Ramps over amusement ride cables
Portable toilet news
SECTION 10.3, parking at multiple dwelling unit occupants
The Architectural Access Board is aware of the difficulty in complying with the literal language of Section 10.3 when it is not known who the occupants of dwelling units will be prior to construction. Therefore, it is the Board's opinion that when designing and laying out parking lots reserved for tenants of multiple dwellings, when fifteen or more spaces are provided the number of accessible parking spaces provided shall be determined by Section 23.2.1 (Formula for Required Minimum Number of Accessible Spaces) of 521 CMR at the time of initial construction. When less than fifteen spaces are provided, a minimum of one accessible parking space must be capable of being provided. The AAB will be amending its regulations in the future, however, in the interim, compliance with Section 23.2.1 will satisfy Section 10.3 of 521 CMR in regards to the number of accessible parking spaces to be allotted for dwelling unit occupants.
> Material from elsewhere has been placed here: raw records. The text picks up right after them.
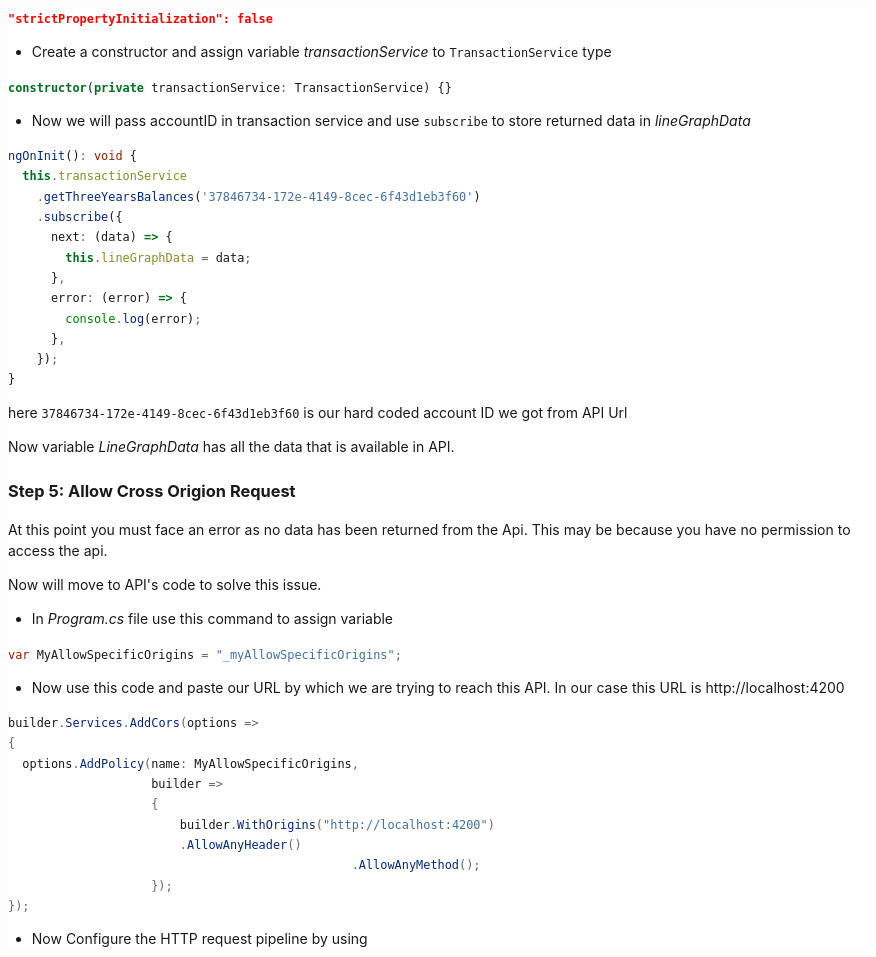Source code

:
  ```json
  "strictPropertyInitialization": false
  ```
  * Create a constructor and assign variable *transactionService* to `TransactionService` type
  ```ts
  constructor(private transactionService: TransactionService) {}
  ```

  * Now we will pass accountID in transaction service and use `subscribe` to store returned data in *lineGraphData*
  ```ts
  ngOnInit(): void {
    this.transactionService
      .getThreeYearsBalances('37846734-172e-4149-8cec-6f43d1eb3f60')
      .subscribe({
        next: (data) => {
          this.lineGraphData = data;
        },
        error: (error) => {
          console.log(error);
        },
      });
  }
  ```
  here `37846734-172e-4149-8cec-6f43d1eb3f60` is our hard coded account ID we got from API Url

  Now variable *LineGraphData* has all the data that is available in API. 

 
 ### **Step 5: Allow Cross Origion Request**

  At this point you must face an error as no data has been returned from the Api. This may be because you have no permission to access the api. 
  
  Now will move to API's code to solve this issue.
  * In *Program.cs* file use this command to assign variable
  ```c#
  var MyAllowSpecificOrigins = "_myAllowSpecificOrigins";
  ```
  * Now use this code and paste our URL by which we are trying to reach this API. In our case this URL is http://localhost:4200

  ```c#
builder.Services.AddCors(options =>
{
    options.AddPolicy(name: MyAllowSpecificOrigins,
                      builder =>
                      {
                          builder.WithOrigins("http://localhost:4200")
                          .AllowAnyHeader()
                                                  .AllowAnyMethod();
                      });
});

  ```
  * Now  Configure the HTTP request pipeline by using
This interpretation was unanimously accepted by the Board Members on April 8, 2006.
Architectural Access Board kiosk
The Architectural Access Board now has an information kiosk within the office, which is available to review any cases that have been scanned. The system can be searched by the following fields: type of docket (complaint or variance), docket number, year, and the building name, address, and/or city/town. For a fee of $5.00, a disk can be made available to you to copy any information to. Use of the kiosk will have to be scheduled, so please make sure to call or e-mail the AAB Staff to schedule a time to come to the office to utilize the kiosk.
You may file complaints with the AAB electronically.
Microsoft WORD versions of AAB complaint forms are available for download in the Complaint Process section on this page, and can be completed on your PC and returned by E-mail to the AAB.
Completed forms are to be returned to Thomas P. Hopkins, AAB Director.
Due to staffing limitations the AAB is no longer able to conduct plan reviews of buildings or parts of a building or facility.